6. What’s a signal phrase, and should I use one?

 A signal phrase introduces a source by naming the author in your sentence before you give the quote or paraphrase. Example: “According to Torres (2019), sleep deprivation affects memory formation.” Signal phrases make your writing smoother and show your reader that you’re engaging actively with your sources, not just dumping citations.

7. What happens if I cite incorrectly versus not citing at all?

 Wrong formatting is an error — it may cost you points, but it’s not plagiarism. Missing a citation entirely — so the reader has no idea where your information came from — is plagiarism. The intent to acknowledge a source matters, even if your format is imperfect.

8. Can I cite the same source multiple times in one paragraph?

 Yes. If you’re drawing several ideas from the same source throughout a paragraph, you can cite it multiple times. In APA, some guidelines suggest that after the first full citation, you can use just the author’s name for subsequent references within the same paragraph — but only if no other sources appear in between. When in doubt, repeat the full citation.

9. How do I cite a source I found inside another source?

 This is called a secondary or indirect source. Always look for the original and give credit to it. If you truly cannot locate the original, use “as cited in” (APA) or “qtd.To indicate that the quote was taken from a secondary source, use “in” (MLA).  Only list the source you actually read in your reference list.

10. Do I need a citation for common knowledge?

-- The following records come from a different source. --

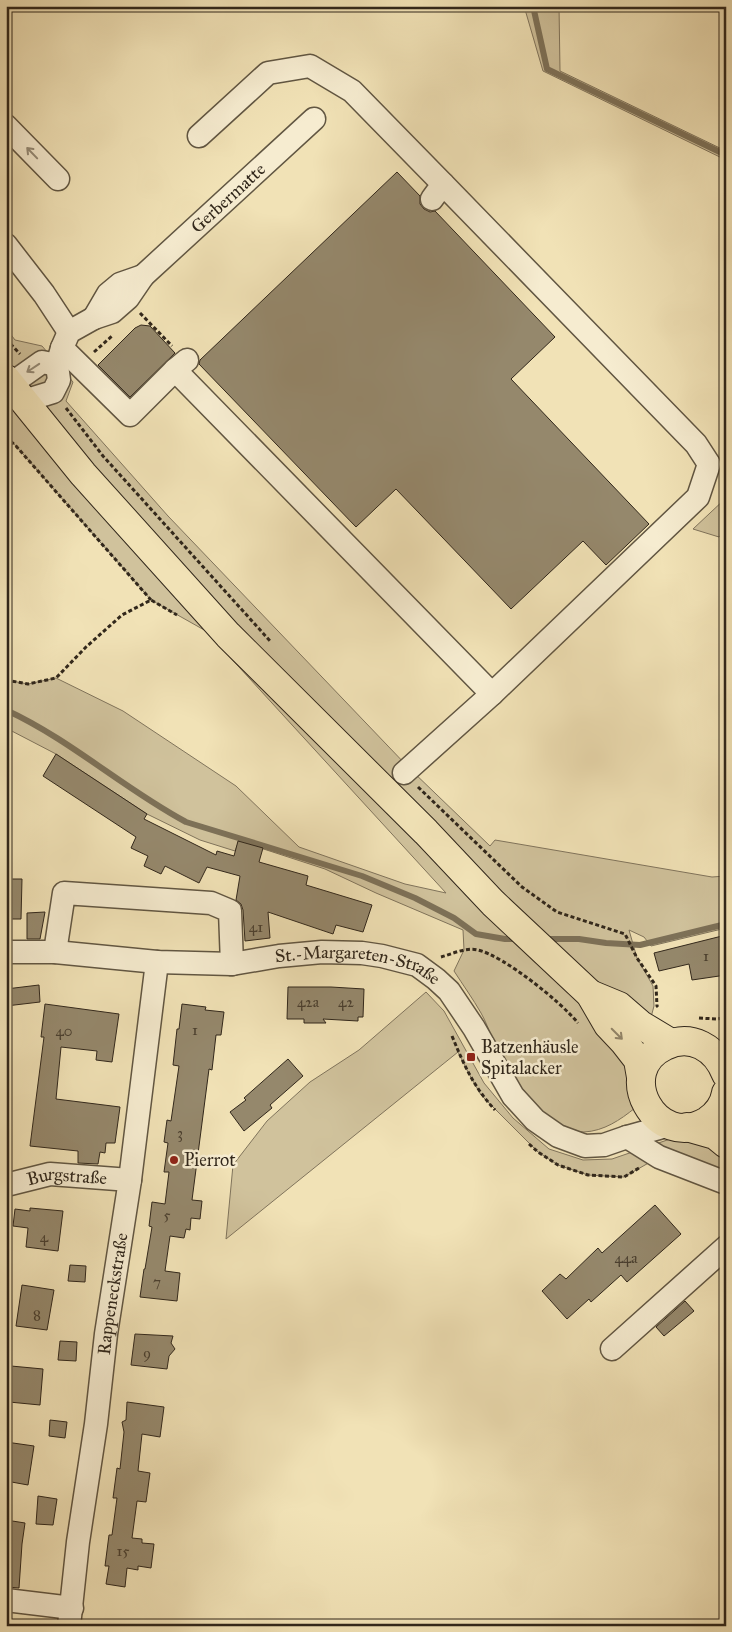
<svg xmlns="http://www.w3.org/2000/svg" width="732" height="1632" font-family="'IM FELL Great Primer',serif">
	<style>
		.green { fill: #d0c29c; stroke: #80745c }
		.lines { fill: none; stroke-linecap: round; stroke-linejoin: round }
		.stream { stroke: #7d7158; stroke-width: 6 }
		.building { fill: #95886c; stroke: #31271b }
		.minor-casing { stroke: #615642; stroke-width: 25 }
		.major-casing { stroke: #31271b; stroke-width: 30 }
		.path { stroke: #31271b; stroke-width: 3; stroke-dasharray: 4 2.5; stroke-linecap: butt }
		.minor { stroke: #f6ecd0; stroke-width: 22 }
		.major { stroke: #f1e2b6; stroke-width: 28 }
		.oneway { stroke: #948a76 }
		.oneway2 { stroke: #918468 }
		.poi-dot { fill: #8f2418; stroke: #f6ecd0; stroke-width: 2 }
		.labels { text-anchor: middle; stroke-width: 5; stroke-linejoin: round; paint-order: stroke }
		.number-label { font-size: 15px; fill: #4a3f2f }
		.street-label { font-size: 18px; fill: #31271b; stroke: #f6ecd0 }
		.poi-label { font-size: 18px; fill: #31271b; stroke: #f6ecd0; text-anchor: start }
	</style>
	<rect width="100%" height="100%" fill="#f1e2b6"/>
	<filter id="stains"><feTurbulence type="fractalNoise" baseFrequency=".004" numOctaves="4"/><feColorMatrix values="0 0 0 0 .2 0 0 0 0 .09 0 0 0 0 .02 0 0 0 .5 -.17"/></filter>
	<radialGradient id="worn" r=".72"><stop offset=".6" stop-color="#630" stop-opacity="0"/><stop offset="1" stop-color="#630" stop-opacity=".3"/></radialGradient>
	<!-- green -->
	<g class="green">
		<polygon points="524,6 559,6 560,71 726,151 726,160 543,71"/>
		<path d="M6 328 15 340 42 346 73 382 66 401 168 516 409 768 490 846 495 840 712 877 726 876V928L651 946 644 937 629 930 637 958 653 986 654 1006 646 1036 626 1056 635 1108C620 1120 604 1131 584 1132 554 1133 518 1086 504 1062 494 1047 490 1029 481 1013 473 999 463 985 454 971L464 950 463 930 376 893 325 869 239 841 235 851 200 840 147 814 56 754 6 728V680L28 684 56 678 123 711 236 786 299 847 405 884 446 893 206 631 151 600 16 446 6 437Z"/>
		<polygon points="726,498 726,529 719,537 693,529"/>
		<polygon points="426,992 444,1011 484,1083 513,1118 549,1149 583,1160 612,1159 673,1138 697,1139 726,1154 726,1183 659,1157 624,1177 588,1175 558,1165 538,1152 481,1095 469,1074 458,1052 226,1239 233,1165 267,1121 310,1082 359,1050"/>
	</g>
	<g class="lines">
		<!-- stream -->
		<g class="stream">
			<polyline points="533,6 547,69 726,155"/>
			<path d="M6 710C71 740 124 789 186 822L362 876 415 898 454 918 476 934 505 939H518"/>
			<polyline points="545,939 579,939 606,943 640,945 726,924"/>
		</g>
	</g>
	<!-- building -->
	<g class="building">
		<polygon points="397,172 420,196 420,204 424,209 430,212 435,211 555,337 511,379 649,524 606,565 583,541 511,609 396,489 356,527 199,364 200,360"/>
		<polygon points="141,325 150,326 175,353 130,397 98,365 135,328"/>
		<polygon points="56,754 147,814 144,819 216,855 217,851 234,856 238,841 263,848 259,862 308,876 306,885 372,905 363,932 336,925 333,934 268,912 270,938 245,941 243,910 241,904 236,900 240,876 207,867 199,883 165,866 161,874 144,866 148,856 131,848 136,837 43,776"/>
		<polygon points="6,879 22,879 21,919 6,919"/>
		<polygon points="45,912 40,939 27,939 27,913"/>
		<polygon points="726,935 726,975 692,980 689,964 659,971 654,953"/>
		<polygon points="39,985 40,1002 6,1006 6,989"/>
		<polygon points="288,987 331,987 364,989 363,1017 358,1017 358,1021 323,1019 326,1023 304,1023 304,1019 287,1019"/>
		<polygon points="45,1004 119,1014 112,1062 96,1060 97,1051 61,1047 56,1099 120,1107 115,1143 106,1143 105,1153 100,1152 98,1164 78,1163 78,1151 30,1146 44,1037 41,1037"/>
		<polygon points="182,1004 206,1007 205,1010 224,1012 221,1035 216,1035 212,1070 209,1069 192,1200 202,1201 200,1219 191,1218 190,1230 186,1229 184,1238 170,1236 165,1271 180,1273 177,1301 140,1297 144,1269 145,1269 152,1227 149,1226 152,1202 165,1204 169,1172 164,1172 168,1143 164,1142 167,1120 171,1121 179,1066 173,1065 177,1029 179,1029"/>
		<polygon points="288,1059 303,1076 270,1105 272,1108 244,1131 230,1112 246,1100 244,1098"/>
		<polygon points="655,1205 681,1234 627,1282 621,1275 591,1302 589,1299 567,1319 542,1291 560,1274 566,1279 598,1248 602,1253"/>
		<polygon points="30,1208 63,1211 58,1251 26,1247 28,1228 13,1226 15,1209 30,1211"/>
		<polygon points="70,1265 86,1266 85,1282 68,1281"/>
		<polygon points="22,1285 54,1290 47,1330 16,1326"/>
		<polygon points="685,1301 694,1311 664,1336 656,1327"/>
		<polygon points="135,1334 173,1336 171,1343 175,1349 169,1356 167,1369 131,1365"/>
		<polygon points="60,1341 77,1342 76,1361 58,1360"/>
		<polygon points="11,1366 43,1369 40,1405 9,1402"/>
		<polygon points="127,1402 164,1407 160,1437 142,1434 138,1471 150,1473 146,1502 137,1501 132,1538 142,1539 142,1543 154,1544 151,1568 138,1566 138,1570 127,1568 125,1587 106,1584 109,1566 105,1566 109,1535 112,1535 117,1498 113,1498 117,1468 120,1469 124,1432 122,1422 126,1420"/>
		<polygon points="50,1420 67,1422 65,1438 49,1436"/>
		<polygon points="6,1442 34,1446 28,1485 6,1481"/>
		<polygon points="38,1496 57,1499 53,1525 36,1524"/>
		<polygon points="6,1520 25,1523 22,1544 19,1588 6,1587"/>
	</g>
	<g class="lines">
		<defs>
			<g id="minor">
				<polyline points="6,126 58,179"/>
				<polyline points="199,136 268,73 310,66 352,91 443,184 432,199"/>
				<polyline points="443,184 696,444 709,464 698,497 492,694"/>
				<polyline points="6,245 44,294 69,332"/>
				<polyline points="94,318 108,294 120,284 143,276"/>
				<polyline points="62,348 130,415 175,370"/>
				<polyline points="187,360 175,370 492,694 404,773"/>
				<polyline points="11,384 42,362 57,365"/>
				<path id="s1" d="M24 401 53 392 59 380 57 365 62 348 69 332 94 318 112 312 128 298 143 276 314 119"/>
				<path id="s2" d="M6 952H55L157 962 232 964 279 956 322 952 362 953 382 956 417 965 436 979 449 991 474 1028 513 1096 535 1120 558 1136 585 1146 604 1145 627 1137 670 1125"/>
				<polyline points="55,952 64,893 211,903 230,911 232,964"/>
				<polyline points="627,1137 659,1157 726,1183"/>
				<path id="s3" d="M6 1185 50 1174 130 1180"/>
				<polyline points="612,1349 726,1247"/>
				<polyline points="6,1600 72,1608"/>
				<path id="s4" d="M69 1626 78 1542 96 1424 106 1334 130 1180 157 962"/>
			</g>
			<g id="major">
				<polyline points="6,379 83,474 228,635 426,832 493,903 590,994 608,1025 624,1042 638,1060 641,1077"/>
				<polyline points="590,994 619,1006 641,1025 671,1043"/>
				<path d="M726 1074C716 1048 691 1033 665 1046 612 1071 656 1152 707 1121 716 1115 724 1105 726 1093"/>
				<polyline points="687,1127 715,1135 726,1144"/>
			</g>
		</defs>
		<!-- minor casing -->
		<use href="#minor" class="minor-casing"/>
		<!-- major casing -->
		<use href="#major" class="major-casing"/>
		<!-- path -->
		<g class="path">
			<polyline points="140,313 172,346"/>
			<polyline points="6,339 20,354"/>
			<polyline points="94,352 112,336"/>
			<polyline points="66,408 103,456 271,642"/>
			<polyline points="6,437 16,446 151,600"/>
			<polyline points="6,680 28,684 56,678 86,647 122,615 151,600 177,615"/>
			<polyline points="418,787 522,887 557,912 625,934 637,958 656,986 657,1006 658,1007"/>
			<path d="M441 957C452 954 466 947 478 950 504 956 561 1002 578 1023"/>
			<polyline points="699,1018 716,1019 726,1018"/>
			<path d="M452 1036C464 1065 473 1086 495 1110"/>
			<polyline points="529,1144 538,1152 558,1165 588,1175 624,1177 639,1168"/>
		</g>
		<!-- minor -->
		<use href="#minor" class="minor"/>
		<!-- major -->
		<use href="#major" class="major"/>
	</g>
	<!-- one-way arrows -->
	<defs><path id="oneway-shaft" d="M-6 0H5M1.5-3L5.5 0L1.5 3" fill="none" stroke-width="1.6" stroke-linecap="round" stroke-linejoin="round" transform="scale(1.25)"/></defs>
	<g class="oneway">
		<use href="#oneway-shaft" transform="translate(32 153) rotate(-134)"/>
		<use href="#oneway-shaft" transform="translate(33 368) rotate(146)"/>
	</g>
	<use class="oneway2" href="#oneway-shaft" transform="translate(617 1034) rotate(45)"/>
	<!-- markers -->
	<g class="poi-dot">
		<rect x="466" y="1052" width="10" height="10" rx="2.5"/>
		<circle cx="174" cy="1160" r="5"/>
	</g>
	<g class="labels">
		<!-- number labels -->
		<g class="number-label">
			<text x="256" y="932">41</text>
			<text x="706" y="961">1</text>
			<text x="308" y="1007">42a</text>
			<text x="346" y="1007">42</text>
			<text x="195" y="1035">1</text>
			<text x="64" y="1036">40</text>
			<text x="180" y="1138">3</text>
			<text x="167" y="1220">5</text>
			<text x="44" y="1242">4</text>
			<text x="626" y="1263">44a</text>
			<text x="157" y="1287">7</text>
			<text x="37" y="1320">8</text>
			<text x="147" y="1358">9</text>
			<text x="123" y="1556">15</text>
		</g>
		<!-- street labels -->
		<g class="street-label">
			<text dy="6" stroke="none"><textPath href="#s1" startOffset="305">Gerbermatte</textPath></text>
			<text dy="6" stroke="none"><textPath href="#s2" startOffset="355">St.-Margareten-Straße</textPath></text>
			<text dy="6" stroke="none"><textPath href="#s3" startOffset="62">Burgstraße</textPath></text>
			<text dy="6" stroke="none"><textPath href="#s4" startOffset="335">Rappeneckstraße</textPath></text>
		</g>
		<!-- poi labels -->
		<g class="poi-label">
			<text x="481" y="1053">Batzenhäusle<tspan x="481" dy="21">Spitalacker</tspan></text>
			<text x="184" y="1166">Pierrot</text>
		</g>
	</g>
	<!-- margin -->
	<rect width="732" height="1632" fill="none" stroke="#f1e2b6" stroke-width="25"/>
	<rect x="8" y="8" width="717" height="1617" fill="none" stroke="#31271b" stroke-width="2.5"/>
	<rect x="12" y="12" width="707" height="1607" fill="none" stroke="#31271b"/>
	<rect width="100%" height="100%" filter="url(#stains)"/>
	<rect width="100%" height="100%" fill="url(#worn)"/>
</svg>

 No. Facts that most educated readers would already accept without needing proof — like historical dates, scientific consensus, or widely known events — don’t need citations. But the line isn’t always obvious. If you’re unsure whether something counts as common knowledge, citing it will never hurt you.

11. How do I cite multiple authors?

 In APA: list both names for one or two authors (Kim & Patel, 2020). For three or more, use only the first author’s name followed by “et al.” (Martinez et al., 2022). MLA uses “and” for two authors: (Kim and Patel 12). For three or more, MLA also uses “et al.” (Martinez et al. 12).

12. Where does the period go — before or after the citation?

 In most cases, the period goes after the closing parenthesis of the citation, not before. Example: “This was a key finding (Jones, 2018).” The only exception is block quotes (long indented quotes), where the period goes before the citation.

13. What’s the difference between a References page (APA), a Works Cited page (MLA), and a Bibliography (Chicago)? 

All three are lists at the end of your paper containing full information about every source you cited. The name changes by style, but the purpose is the same. A bibliography in some contexts can also include sources you read but didn’t directly cite — but only do this if your instructor asks for it.

14. Do I need an in-text citation for images, charts, or tables I found online?

 Yes. Any visual material you did not create yourself needs a citation. The format varies by style, but in general you include the creator, the title or description, and where you found it. Treat it like any other borrowed content.

15. What’s the safest rule if I’m ever unsure whether to cite?

 Cite it. The golden rule of academic writing is: when in doubt, include the citation. Over-citing is almost never penalized. Under-citing can get you accused of plagiarism. If something came from a source — any source — point to it. Your reader deserves to know where your ideas come from.